> _BRIEF_:
Every record that appears below should be transcribed exactly.

> _SOURCE MATERIAL_:
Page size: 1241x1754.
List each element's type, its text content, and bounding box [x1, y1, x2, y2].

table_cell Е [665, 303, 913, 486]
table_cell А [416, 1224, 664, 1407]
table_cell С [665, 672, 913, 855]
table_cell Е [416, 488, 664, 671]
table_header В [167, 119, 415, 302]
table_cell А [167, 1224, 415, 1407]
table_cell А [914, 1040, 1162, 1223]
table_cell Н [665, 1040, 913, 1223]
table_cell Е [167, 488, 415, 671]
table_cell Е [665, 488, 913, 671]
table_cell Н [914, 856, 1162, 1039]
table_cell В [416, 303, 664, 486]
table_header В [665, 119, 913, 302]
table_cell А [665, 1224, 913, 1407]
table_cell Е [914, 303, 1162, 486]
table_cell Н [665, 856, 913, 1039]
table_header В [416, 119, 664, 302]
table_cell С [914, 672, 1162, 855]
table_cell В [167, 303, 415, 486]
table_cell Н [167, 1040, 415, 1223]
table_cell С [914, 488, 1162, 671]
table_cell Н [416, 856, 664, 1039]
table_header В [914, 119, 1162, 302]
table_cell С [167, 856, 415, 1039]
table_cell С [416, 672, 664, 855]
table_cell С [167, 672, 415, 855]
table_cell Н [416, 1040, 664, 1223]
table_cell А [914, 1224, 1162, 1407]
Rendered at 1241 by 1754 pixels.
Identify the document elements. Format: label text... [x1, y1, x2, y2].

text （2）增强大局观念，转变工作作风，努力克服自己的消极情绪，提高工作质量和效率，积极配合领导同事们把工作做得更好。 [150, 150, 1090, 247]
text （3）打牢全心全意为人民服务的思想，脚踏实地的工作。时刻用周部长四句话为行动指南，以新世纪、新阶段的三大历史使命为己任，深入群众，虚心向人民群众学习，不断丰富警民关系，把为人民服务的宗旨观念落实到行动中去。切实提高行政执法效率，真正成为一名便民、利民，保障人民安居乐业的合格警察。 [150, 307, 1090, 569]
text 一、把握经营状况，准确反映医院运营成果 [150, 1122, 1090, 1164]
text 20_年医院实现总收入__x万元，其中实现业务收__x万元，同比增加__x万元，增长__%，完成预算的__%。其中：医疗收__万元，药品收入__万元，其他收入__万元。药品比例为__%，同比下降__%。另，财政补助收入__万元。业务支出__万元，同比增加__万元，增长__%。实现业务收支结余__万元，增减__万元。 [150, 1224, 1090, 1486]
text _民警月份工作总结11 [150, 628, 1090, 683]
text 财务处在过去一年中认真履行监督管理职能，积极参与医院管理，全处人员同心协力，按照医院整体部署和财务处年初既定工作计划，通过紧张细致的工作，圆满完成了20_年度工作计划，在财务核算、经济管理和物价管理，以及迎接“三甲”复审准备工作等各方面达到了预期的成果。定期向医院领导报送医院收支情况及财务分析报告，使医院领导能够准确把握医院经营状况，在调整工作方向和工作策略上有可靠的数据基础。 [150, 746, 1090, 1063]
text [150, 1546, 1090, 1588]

> _OUTPUT FOR THIS EXERCISE_:
Page size: 1241x1754.
List each element's type, its text content, and bounding box [x1, y1, x2, y2].

table_cell Е [665, 303, 913, 486]
table_cell А [416, 1224, 664, 1407]
table_cell С [665, 672, 913, 855]
table_cell Е [416, 488, 664, 671]
table_header В [167, 119, 415, 302]
table_cell А [167, 1224, 415, 1407]
table_cell А [914, 1040, 1162, 1223]
table_cell Н [665, 1040, 913, 1223]
table_cell Е [167, 488, 415, 671]
table_cell Е [665, 488, 913, 671]
table_cell Н [914, 856, 1162, 1039]
table_cell В [416, 303, 664, 486]
table_header В [665, 119, 913, 302]
table_cell А [665, 1224, 913, 1407]
table_cell Е [914, 303, 1162, 486]
table_cell Н [665, 856, 913, 1039]
table_header В [416, 119, 664, 302]
table_cell С [914, 672, 1162, 855]
table_cell В [167, 303, 415, 486]
table_cell Н [167, 1040, 415, 1223]
table_cell С [914, 488, 1162, 671]
table_cell Н [416, 856, 664, 1039]
table_header В [914, 119, 1162, 302]
table_cell С [167, 856, 415, 1039]
table_cell С [416, 672, 664, 855]
table_cell С [167, 672, 415, 855]
table_cell Н [416, 1040, 664, 1223]
table_cell А [914, 1224, 1162, 1407]
Rendered at 1241 by 1754 pixels.
Identify the document elements. Format: label text... [x1, y1, x2, y2].

text （2）增强大局观念，转变工作作风，努力克服自己的消极情绪，提高工作质量和效率，积极配合领导同事们把工作做得更好。 [150, 150, 1090, 247]
text （3）打牢全心全意为人民服务的思想，脚踏实地的工作。时刻用周部长四句话为行动指南，以新世纪、新阶段的三大历史使命为己任，深入群众，虚心向人民群众学习，不断丰富警民关系，把为人民服务的宗旨观念落实到行动中去。切实提高行政执法效率，真正成为一名便民、利民，保障人民安居乐业的合格警察。 [150, 307, 1090, 569]
text 一、把握经营状况，准确反映医院运营成果 [150, 1122, 1090, 1164]
text 20_年医院实现总收入__x万元，其中实现业务收__x万元，同比增加__x万元，增长__%，完成预算的__%。其中：医疗收__万元，药品收入__万元，其他收入__万元。药品比例为__%，同比下降__%。另，财政补助收入__万元。业务支出__万元，同比增加__万元，增长__%。实现业务收支结余__万元，增减__万元。 [150, 1224, 1090, 1486]
text _民警月份工作总结11 [150, 628, 1090, 683]
text 财务处在过去一年中认真履行监督管理职能，积极参与医院管理，全处人员同心协力，按照医院整体部署和财务处年初既定工作计划，通过紧张细致的工作，圆满完成了20_年度工作计划，在财务核算、经济管理和物价管理，以及迎接“三甲”复审准备工作等各方面达到了预期的成果。定期向医院领导报送医院收支情况及财务分析报告，使医院领导能够准确把握医院经营状况，在调整工作方向和工作策略上有可靠的数据基础。 [150, 746, 1090, 1063]
text [150, 1546, 1090, 1588]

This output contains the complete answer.